What to produce
Transcribe the listing exactly, leaving out every picture.

Given data

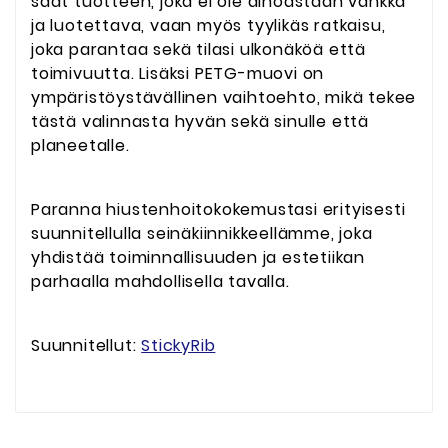
saat tuotteen, joka ei ole ainoastaan vankka
ja luotettava, vaan myös tyylikäs ratkaisu,
joka parantaa sekä tilasi ulkonäköä että
toimivuutta. Lisäksi PETG-muovi on
ympäristöystävällinen vaihtoehto, mikä tekee
tästä valinnasta hyvän sekä sinulle että
planeetalle.
Paranna hiustenhoitokokemustasi erityisesti
suunnitellulla seinäkiinnikkeellämme, joka
yhdistää toiminnallisuuden ja estetiikan
parhaalla mahdollisella tavalla.
Suunnitellut:
StickyRib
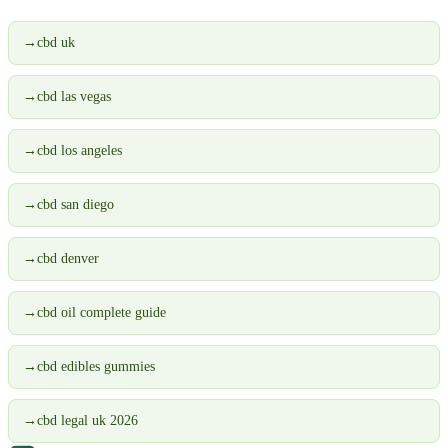
→
cbd uk
→
cbd las vegas
→
cbd los angeles
→
cbd san diego
→
cbd denver
→
cbd oil complete guide
→
cbd edibles gummies
→
cbd legal uk 2026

Response below
saat tuotteen, joka ei ole ainoastaan vankka
ja luotettava, vaan myös tyylikäs ratkaisu,
joka parantaa sekä tilasi ulkonäköä että
toimivuutta. Lisäksi PETG-muovi on
ympäristöystävällinen vaihtoehto, mikä tekee
tästä valinnasta hyvän sekä sinulle että
planeetalle.
Paranna hiustenhoitokokemustasi erityisesti
suunnitellulla seinäkiinnikkeellämme, joka
yhdistää toiminnallisuuden ja estetiikan
parhaalla mahdollisella tavalla.
Suunnitellut:
StickyRib
→
cbd uk
→
cbd las vegas
→
cbd los angeles
→
cbd san diego
→
cbd denver
→
cbd oil complete guide
→
cbd edibles gummies
→
cbd legal uk 2026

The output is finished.